I am testing out a powershell script that runs several commands on remote servers. One of the commands is net session. When I was running the command a on a test server an unusual connection/session was listed. After some investigation I could not determine why this specific connection/session was appearing and nothing else.

This made me think what exactly defines a connection or session according to net session.

The definition as far as I can tell is: The net session command is used to list or disconnect sessions between the computer and others on the network.

Which is pretty vague and any more specific information would be helpful.

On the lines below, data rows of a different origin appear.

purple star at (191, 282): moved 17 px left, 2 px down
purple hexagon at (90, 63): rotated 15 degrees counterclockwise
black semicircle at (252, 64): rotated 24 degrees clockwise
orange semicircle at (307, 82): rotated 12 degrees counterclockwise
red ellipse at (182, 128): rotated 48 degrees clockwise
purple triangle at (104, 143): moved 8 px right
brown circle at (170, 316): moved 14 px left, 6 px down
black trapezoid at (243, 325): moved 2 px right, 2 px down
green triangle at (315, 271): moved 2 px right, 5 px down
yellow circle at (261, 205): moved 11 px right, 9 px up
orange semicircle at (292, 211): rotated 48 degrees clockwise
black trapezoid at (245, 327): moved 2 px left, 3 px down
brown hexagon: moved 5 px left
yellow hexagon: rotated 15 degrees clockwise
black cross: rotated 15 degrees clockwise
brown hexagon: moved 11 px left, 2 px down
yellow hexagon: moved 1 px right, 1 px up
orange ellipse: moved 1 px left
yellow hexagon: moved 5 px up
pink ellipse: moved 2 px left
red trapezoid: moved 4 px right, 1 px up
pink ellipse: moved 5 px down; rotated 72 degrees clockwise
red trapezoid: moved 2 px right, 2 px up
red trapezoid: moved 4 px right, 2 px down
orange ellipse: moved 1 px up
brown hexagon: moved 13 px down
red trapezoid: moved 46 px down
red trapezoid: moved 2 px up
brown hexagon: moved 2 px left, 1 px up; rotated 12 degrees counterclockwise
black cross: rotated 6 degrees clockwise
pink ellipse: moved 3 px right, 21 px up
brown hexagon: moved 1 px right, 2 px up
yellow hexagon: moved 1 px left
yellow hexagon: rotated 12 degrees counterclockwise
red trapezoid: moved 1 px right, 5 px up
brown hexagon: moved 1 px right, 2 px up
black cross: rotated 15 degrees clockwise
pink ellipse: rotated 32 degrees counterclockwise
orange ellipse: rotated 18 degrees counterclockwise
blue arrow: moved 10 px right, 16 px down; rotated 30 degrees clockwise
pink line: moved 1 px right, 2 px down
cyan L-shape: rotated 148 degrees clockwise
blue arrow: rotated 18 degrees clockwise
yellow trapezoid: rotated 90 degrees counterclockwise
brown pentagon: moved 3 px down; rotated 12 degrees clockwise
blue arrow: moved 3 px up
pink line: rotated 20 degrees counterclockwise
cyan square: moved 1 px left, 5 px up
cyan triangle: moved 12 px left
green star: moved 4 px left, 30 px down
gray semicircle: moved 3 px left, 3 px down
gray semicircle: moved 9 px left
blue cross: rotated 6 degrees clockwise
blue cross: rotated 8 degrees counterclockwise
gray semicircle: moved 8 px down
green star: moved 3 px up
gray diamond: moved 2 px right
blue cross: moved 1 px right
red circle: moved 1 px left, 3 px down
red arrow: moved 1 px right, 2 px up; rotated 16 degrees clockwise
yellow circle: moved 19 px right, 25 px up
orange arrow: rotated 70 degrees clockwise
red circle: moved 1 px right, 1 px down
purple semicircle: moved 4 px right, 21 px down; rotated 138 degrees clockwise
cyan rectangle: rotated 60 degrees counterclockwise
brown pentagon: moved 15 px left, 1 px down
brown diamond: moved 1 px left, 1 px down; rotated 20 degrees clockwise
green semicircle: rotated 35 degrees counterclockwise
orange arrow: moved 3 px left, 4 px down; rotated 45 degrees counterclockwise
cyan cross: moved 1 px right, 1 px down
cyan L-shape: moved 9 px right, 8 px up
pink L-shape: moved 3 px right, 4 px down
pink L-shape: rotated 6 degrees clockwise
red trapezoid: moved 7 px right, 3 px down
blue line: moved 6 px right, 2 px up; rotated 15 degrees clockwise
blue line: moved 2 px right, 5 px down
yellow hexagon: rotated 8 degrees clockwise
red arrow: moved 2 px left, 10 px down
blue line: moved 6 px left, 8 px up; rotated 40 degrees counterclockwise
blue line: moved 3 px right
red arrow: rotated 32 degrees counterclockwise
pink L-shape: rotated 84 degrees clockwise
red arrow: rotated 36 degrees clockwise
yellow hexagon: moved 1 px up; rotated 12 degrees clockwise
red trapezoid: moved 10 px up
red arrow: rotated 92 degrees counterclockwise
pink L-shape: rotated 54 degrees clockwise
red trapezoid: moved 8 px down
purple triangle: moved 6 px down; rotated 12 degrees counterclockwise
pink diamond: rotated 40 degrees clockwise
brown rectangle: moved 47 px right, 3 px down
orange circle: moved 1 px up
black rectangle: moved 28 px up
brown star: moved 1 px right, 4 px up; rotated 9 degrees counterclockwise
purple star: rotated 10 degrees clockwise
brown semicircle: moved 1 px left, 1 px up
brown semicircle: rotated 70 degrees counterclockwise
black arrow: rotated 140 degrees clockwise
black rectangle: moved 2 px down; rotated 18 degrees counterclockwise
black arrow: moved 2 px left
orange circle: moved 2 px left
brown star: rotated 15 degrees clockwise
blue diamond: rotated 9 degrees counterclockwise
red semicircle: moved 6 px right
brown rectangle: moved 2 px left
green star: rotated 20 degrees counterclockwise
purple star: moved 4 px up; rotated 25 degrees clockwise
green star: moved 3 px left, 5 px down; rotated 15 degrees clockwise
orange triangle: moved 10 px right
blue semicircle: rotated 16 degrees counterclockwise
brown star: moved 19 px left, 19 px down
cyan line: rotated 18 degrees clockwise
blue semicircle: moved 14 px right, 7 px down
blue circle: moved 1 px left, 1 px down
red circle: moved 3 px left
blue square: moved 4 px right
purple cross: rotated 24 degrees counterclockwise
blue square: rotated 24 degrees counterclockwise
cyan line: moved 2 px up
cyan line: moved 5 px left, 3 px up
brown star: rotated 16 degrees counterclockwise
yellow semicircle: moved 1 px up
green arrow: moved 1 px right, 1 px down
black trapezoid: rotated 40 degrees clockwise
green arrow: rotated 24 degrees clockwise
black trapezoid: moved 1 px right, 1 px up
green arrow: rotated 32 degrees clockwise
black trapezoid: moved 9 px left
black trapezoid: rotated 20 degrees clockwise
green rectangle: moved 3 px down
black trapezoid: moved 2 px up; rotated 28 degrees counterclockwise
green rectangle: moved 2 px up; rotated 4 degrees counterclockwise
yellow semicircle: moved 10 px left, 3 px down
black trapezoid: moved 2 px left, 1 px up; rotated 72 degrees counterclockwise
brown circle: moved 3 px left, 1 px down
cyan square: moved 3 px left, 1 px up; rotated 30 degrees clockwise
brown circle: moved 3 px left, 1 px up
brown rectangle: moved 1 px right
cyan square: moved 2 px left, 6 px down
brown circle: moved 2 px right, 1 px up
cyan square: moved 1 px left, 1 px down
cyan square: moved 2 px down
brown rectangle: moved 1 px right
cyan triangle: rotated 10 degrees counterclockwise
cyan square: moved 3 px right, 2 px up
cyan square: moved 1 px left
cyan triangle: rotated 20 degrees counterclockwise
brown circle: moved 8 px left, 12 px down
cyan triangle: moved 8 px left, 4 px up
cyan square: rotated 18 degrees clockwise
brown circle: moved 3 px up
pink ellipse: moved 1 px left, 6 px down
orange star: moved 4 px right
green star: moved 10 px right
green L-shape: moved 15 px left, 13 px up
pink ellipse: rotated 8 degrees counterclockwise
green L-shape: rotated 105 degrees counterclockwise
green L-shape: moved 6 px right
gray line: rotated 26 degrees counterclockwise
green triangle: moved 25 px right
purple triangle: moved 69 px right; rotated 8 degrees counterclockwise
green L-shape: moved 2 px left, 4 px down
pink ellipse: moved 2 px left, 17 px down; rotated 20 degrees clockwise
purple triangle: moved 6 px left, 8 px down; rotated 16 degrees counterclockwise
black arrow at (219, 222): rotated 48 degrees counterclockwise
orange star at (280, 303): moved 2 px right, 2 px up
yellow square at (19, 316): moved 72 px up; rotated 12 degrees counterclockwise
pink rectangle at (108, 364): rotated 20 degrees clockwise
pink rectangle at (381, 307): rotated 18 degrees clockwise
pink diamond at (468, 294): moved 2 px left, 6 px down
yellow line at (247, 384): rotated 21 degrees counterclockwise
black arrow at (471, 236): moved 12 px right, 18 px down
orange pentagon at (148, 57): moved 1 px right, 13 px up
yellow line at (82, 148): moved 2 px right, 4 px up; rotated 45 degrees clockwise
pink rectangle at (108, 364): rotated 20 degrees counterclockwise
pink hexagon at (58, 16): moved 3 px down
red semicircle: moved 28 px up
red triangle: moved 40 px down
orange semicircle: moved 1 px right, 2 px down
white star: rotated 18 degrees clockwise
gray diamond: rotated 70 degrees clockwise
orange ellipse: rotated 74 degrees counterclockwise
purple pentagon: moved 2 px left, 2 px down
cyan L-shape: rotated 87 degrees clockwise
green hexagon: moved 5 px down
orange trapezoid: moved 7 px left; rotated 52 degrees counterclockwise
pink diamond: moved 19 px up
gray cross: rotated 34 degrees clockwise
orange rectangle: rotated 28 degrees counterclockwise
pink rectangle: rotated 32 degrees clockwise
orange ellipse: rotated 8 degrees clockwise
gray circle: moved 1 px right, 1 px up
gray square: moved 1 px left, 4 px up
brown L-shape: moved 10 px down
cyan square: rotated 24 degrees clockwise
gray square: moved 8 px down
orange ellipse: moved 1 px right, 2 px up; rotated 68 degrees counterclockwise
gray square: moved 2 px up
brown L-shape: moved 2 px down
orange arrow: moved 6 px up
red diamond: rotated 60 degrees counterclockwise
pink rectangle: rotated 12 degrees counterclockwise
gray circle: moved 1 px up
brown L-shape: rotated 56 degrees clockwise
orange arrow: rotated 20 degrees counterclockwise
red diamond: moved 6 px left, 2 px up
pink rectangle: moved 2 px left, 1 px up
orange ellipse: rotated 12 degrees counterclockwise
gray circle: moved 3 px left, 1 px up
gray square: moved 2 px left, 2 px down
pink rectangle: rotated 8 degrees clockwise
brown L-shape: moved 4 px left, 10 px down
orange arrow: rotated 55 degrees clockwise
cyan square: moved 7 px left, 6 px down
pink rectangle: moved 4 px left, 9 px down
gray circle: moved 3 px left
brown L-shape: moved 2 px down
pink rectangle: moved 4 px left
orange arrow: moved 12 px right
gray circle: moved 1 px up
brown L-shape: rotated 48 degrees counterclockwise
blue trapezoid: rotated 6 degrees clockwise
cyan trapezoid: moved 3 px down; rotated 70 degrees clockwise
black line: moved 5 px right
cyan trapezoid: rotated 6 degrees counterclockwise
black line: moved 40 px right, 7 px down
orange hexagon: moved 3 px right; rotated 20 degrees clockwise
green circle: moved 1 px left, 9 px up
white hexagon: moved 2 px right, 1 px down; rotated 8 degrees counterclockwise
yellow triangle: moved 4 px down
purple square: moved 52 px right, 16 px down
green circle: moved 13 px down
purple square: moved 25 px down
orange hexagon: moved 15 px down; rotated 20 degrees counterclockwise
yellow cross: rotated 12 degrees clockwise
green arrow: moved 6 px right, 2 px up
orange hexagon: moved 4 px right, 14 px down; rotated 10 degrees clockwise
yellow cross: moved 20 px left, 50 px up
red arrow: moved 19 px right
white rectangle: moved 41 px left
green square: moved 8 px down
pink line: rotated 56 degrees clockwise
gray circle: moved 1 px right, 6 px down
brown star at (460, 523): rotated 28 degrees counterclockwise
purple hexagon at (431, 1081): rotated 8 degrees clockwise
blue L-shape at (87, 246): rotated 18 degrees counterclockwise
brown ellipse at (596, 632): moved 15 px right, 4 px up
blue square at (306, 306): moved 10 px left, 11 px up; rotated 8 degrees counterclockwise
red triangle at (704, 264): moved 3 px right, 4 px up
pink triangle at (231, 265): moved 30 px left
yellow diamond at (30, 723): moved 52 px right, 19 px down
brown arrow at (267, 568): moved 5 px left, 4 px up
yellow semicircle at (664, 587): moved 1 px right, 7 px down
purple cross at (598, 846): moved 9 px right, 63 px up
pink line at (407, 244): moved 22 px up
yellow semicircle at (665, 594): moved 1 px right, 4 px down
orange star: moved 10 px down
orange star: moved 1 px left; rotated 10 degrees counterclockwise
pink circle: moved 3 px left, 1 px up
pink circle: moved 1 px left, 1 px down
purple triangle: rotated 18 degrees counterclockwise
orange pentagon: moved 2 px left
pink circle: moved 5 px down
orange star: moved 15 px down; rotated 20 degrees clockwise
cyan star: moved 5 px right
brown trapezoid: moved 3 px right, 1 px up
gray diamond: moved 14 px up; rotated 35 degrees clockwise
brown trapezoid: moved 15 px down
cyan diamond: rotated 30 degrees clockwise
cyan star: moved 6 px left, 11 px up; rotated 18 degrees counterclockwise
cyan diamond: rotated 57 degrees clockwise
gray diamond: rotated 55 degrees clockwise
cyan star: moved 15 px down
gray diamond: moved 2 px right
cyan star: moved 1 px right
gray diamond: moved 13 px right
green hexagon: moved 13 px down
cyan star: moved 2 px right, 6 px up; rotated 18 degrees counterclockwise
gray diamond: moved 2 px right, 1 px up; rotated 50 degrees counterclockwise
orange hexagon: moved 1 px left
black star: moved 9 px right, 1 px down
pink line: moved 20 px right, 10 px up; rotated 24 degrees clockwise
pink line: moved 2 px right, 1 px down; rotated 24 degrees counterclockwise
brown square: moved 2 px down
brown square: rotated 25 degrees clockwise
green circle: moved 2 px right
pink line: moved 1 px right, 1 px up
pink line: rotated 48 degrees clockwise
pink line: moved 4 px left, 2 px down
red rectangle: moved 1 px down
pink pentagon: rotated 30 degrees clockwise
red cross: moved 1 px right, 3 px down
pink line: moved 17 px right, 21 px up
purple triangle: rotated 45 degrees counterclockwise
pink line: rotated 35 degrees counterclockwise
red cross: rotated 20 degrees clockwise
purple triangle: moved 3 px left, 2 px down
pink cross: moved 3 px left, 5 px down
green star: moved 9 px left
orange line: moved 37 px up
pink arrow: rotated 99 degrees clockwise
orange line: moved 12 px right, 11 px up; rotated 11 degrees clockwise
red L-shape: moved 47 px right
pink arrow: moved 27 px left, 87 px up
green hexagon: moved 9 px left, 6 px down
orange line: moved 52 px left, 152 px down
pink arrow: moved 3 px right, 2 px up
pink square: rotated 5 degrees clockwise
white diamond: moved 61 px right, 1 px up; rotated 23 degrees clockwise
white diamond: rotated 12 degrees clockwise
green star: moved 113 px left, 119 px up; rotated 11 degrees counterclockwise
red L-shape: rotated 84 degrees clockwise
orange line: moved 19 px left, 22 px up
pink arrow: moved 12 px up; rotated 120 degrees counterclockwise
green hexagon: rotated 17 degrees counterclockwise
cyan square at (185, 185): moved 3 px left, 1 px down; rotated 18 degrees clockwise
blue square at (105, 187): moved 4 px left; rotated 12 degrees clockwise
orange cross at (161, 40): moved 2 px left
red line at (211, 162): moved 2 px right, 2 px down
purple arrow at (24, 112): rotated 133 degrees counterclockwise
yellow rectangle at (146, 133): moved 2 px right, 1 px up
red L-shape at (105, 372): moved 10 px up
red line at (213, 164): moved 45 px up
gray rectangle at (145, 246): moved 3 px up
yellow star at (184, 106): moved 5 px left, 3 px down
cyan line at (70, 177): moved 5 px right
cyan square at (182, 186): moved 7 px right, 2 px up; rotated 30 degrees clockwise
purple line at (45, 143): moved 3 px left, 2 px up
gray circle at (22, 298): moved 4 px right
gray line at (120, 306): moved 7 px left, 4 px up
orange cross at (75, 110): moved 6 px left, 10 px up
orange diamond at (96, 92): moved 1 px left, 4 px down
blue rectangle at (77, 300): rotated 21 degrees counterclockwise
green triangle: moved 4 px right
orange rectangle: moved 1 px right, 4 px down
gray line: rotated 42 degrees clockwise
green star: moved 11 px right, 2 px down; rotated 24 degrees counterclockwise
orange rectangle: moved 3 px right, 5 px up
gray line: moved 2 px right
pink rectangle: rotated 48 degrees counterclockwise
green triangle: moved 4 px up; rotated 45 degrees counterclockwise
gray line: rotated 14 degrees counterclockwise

  • As far as I know, it lists any active SMB connection on the server, e.g., if anyone is connected to C$ or any other share on the server then net session should show the corresponding session. If you're using Powershell to run the command remotely, you should at a minimum see your own session, i.e., the one Powershell opened in order to run the command. It is difficult to be more specific without some idea of what was "unusual" about one of the sessions or what sessions you are expecting to appear that don't. Feb 5 '19 at 0:33
  • @HarryJohnston correct me if I am wrong but doesn't the command net view shows SMB connections? As for what is unusual: When I run the command remotely it shows one user/computer connected to the server the command was run against (it does not show the powershell connection). It is odd because no other machine is connected to the remote server and there is no reason this user/machine should be connected in the first place.
    Feb 5 '19 at 13:41
  • The net view command shows available SMB shares, not active connections. Feb 5 '19 at 21:48
  • ... the unexpected connection doesn't happen to be from the same user that installed the system you're using to run remote commands, does it? Feb 5 '19 at 21:52
  • @HarryJohnston No. The user is a random user with a connection from one server to the server we are talking about. I ran the netstat command on the machine and it is a TCP connection on port 445 which indicates it is an SMB share. I reran netstat -nao and the connections are being done by System (PID 4). Still nothing conclusive.
    Feb 6 '19 at 15:30

Windows has a long-standing bug whereby sessions that were actually disconnected long ago sometimes remain active on the server end indefinitely as a sort of zombie session. This isn't usually a problem unless they are holding files or directories open, in which case they may need to be manually disconnected by the administrator. (They will also be cleaned up if the server is rebooted.)

It is therefore possible that someone opened a connection to the server in question by mistake, e.g., by double-clicking the wrong icon in the Network view, and that session might still be appearing in the sessions list on the server. If, on the other hand, the session reappears after being disconnected, it indicates that the client in question is genuinely connected to the server - that could still be by mistake, of course. You would need to look at the client, not the server, to figure out what is going on there. Note that a connected session isn't necessarily connected to anything in particular, even just running the net view command against a remote server establishes a session in order to enumerate the available shares.

It is unlikely that the information reported by net session is incorrect, but if in doubt, you can log into the server at the console or via Remote Desktop and use Computer Management to examine the connected sessions. You could also cross-reference with the output of the netstat command which shows the underlying network connections, if the session is a zombie it would probably not appear in netstat.

I would have expected net session to also show the connection being used to run the remote command, but this depends on how the remote access is implemented. Since net session only shows SMB sessions, any mechanism that uses TCP/IP directly wouldn't show up. Neither would a system that establishes the SMB session in reverse, from the system where the command is being run to the system that requested it.